Perry Whittle SSC Guru Points: 234013 More actions · Answer 5

I've never had a problem using NIC teaming for the public NICs.

-----------------------------------------------------------------------------------------------------------

"Ya can't make an omelette without breaking just a few eggs" 😉

BlueTiger Ten Centuries Points: 1396 More actions · Answer 6

It looks like the sql instance has some delay to reach the SAN storage on node1 . Check the fibre channel or iscsi connection.

Elliott Whitlow SSC Guru Points: 102402 More actions · Answer 7

I'm curious, DTC no longer has to be a cluster resource in SQL 2008, in 2005 yes..

Are both nodes on the same switch?

CEWII

BlueTiger Ten Centuries Points: 1396 More actions · Answer 8

BlueTiger

Ten Centuries

Points: 1396

September 28, 2011 at 1:24 pm

#1388041

Did you check HBA card?

tomes12 SSChasing Mays Points: 600 More actions · Answer 9

My thoughts were that if it's a matter of the connection to the SAN (fibre cable and/or 'bad' HBA) we would have the problems all the time, and not just randomly appearing whenever (and not very often). As for the DTC, it is on a clustered resource right now.

The servers have their LAN connections into two switches, not sure of how exactly they're spread out, but the Sys Admin had them set up by any 2 node cluster recommendations, plus additionally he had them changed several times, just to rule out the switch ports as a factor.

Thanks for your interest in this, I really hope we could pin this down to something, because it's still bothering us.

BlueTiger Ten Centuries Points: 1396 More actions · Answer 10

Could you switch the cable between these two nodes and test it? or switch the nic cards

BlueTiger Ten Centuries Points: 1396 More actions · Answer 11

Please post your discovery after you resolved this issue. I am curious to know about this too. I have several SQL Server Clusters running on physical box. I am going to build a new one on VMWare shortly.

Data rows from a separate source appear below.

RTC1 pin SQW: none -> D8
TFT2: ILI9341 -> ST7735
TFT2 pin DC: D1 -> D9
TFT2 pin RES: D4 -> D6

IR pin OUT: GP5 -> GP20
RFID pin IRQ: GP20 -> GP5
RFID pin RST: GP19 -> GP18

tomes12 SSChasing Mays Points: 600 More actions · Answer 12

Latest info:

Since we also almost completely suspected the NIC as 'faulty', we had to change the motherboard completely on the 'problematic' Node, because the NIC was integrated with it.

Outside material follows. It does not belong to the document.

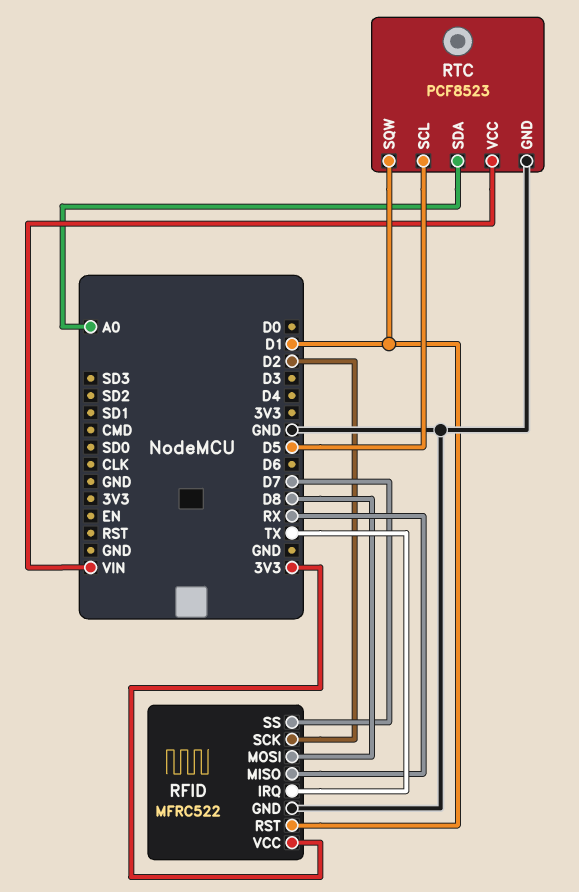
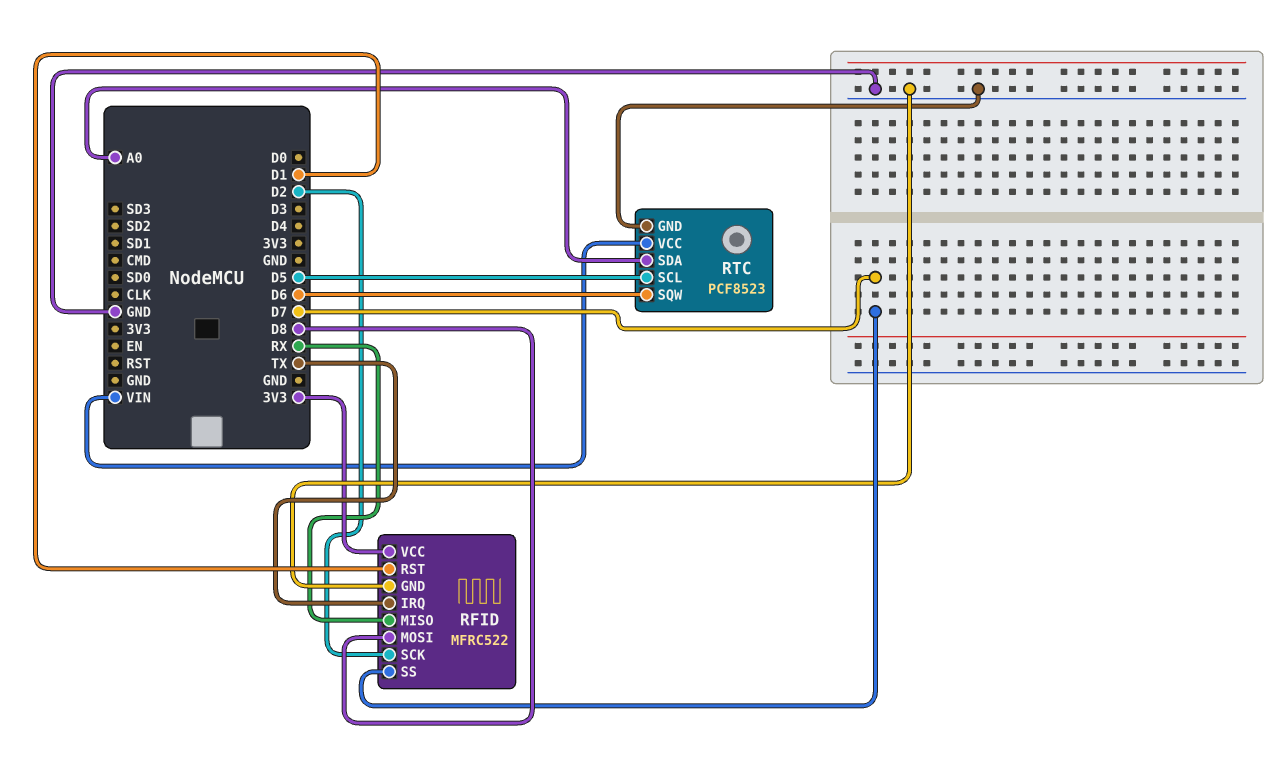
RTC pin SQW: D1 -> D6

Unfortunately, after we installed it, and finished with setting up the LAN connections, NIC teaming and all that, we still had the same issue.

BUT,

we removed any NIC teaming on that node and the random errors seem to have stopped appearing!! (at least for now, for the last couple of hours).

I'll definitely end this discussion when this strange issue is finally over with my conclusions, but in the meantime, maybe you guys could think of a reason why NIC teaming would cause so much problems on only one of the nodes and not the other (remember, the two nodes are identical).

Thanks again.

Perry Whittle SSC Guru Points: 234013 More actions · Answer 13

what brand are the onboard NICs, Broadcom, Intel, etc?

have you ensured you are using the latest team drivers for your hardware from the maunfacturer?

-----------------------------------------------------------------------------------------------------------

"Ya can't make an omelette without breaking just a few eggs" 😉

Mike P Barron Right there with Babe Points: 720 More actions · Answer 14

I'm still thinking it could be SAN related if it's managed out-of-band using the (teamed) NICs. There may still be even be a pathing/host mapping issue. This kind of problem would present to just one node if you had separate FC switches.